Les eaux sont poissonneuses et les principales espèces rencontrées sont les carangues (Carangidae), les capitaines (Polydactylus quadrifilis), les barracudas (Sphyraena barracuda) ou les Carpes rouges. Les palétuviers abritent de nombreux crustacés, tels que les crevettes (Farfantepenaeus notialis) ou les crabes violonistes (Uca pugilator), ainsi que des mollusques, principalement des huîtres (Crassostrea gasar), qui s'accrochent aux racines découvertes à marée basse. L'exploitation de ces ressources halieutiques est commentée un peu plus loin dans la section consacrée à l'économie de l'île. Quant aux reptiles, l'étude ornithologique déjà évoquée mentionne en outre le gros lézard nommé Agama agama. D'autres observateurs évoquent la présence de varans.

Dauphins dans le fleuve

Le banc de sable qu'est Karabane abrite relativement peu de mammifères – si l'on excepte les animaux domestiques –, mais dès 1835 les premiers Français avaient remarqué les singes. D'autres colons signalèrent en 1870, non sans effroi, que les indigènes mangeaient « assez souvent du singe et même des chiens ». Aujourd'hui de grands dauphins (Tursiops truncates) sont couramment aperçus au large de l'île. En revanche l'existence de lamantins (Trichechus) n'est attestée que par les sites promotionnels. Néanmoins, par un juste retour des choses, la désaffection touristique observée en Basse-Casamance en raison des troubles, puis du naufrage du Joola aurait plutôt profité à la biodiversité. C'est ainsi que dans le parc national voisin, fermé au public depuis des années, on a pu constater un retour remarquable de crocodiles, de lamantins et d'oiseaux nicheurs.

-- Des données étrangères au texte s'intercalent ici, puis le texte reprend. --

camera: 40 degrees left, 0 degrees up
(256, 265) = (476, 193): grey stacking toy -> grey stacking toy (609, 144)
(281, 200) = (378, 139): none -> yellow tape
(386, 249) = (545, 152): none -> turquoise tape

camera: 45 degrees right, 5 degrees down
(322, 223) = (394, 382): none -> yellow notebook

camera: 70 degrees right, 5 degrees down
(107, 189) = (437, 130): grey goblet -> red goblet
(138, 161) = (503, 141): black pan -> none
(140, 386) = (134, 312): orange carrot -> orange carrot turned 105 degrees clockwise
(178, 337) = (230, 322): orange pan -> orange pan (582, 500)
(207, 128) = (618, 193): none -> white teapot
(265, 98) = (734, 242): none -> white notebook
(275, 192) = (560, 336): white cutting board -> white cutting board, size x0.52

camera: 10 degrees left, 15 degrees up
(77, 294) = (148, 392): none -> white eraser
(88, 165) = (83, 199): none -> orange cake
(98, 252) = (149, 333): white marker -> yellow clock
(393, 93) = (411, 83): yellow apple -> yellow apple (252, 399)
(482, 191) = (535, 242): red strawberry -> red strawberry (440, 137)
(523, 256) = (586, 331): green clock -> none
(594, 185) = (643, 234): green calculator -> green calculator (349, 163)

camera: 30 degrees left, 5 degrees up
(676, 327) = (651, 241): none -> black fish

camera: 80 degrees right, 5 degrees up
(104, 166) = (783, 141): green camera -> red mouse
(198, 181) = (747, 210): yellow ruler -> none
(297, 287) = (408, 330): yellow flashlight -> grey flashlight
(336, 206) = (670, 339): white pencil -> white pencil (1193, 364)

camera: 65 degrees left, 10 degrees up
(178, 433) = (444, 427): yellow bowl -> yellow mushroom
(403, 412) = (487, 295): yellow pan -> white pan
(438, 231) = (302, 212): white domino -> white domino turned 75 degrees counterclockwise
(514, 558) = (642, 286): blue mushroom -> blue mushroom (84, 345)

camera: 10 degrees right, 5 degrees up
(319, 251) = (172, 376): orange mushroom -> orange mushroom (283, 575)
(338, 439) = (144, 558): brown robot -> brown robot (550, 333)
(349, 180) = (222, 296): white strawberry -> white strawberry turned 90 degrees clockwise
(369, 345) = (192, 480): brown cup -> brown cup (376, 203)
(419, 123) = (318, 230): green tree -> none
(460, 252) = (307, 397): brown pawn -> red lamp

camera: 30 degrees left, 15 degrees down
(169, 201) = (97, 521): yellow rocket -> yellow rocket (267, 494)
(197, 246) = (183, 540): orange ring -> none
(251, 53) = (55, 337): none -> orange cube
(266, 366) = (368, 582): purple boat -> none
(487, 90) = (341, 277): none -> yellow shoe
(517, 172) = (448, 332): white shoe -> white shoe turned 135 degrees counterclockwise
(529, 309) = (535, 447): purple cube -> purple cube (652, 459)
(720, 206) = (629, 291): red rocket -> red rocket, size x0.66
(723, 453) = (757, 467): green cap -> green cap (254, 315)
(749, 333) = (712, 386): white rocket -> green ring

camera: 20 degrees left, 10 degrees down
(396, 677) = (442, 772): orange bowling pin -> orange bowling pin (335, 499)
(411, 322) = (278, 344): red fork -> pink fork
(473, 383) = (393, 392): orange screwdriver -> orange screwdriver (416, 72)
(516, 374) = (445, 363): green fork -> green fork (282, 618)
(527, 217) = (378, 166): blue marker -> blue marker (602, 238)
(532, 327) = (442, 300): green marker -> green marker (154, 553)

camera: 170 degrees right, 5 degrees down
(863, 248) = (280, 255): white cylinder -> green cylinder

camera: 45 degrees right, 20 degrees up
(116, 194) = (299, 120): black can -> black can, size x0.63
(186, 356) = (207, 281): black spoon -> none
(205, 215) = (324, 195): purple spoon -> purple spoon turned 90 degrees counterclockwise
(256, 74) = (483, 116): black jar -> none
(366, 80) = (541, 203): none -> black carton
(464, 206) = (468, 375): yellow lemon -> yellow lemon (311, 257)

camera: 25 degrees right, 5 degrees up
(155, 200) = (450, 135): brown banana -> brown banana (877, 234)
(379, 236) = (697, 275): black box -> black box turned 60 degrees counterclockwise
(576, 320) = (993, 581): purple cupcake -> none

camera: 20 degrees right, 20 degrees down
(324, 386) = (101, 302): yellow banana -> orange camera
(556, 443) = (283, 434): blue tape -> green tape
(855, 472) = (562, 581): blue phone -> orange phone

Sur une île baptisée Ilha dos Mosquitos par les Portugais, les Karabanais et leurs visiteurs continuent de se protéger à la saison des pluies par le moustiquaire ou l'huile de karité. Il doivent aussi affronter parfois des insectes plus petits, mais non moins redoutables, les moutmouts – une appellation locale qui désigne les simulies (Simulium).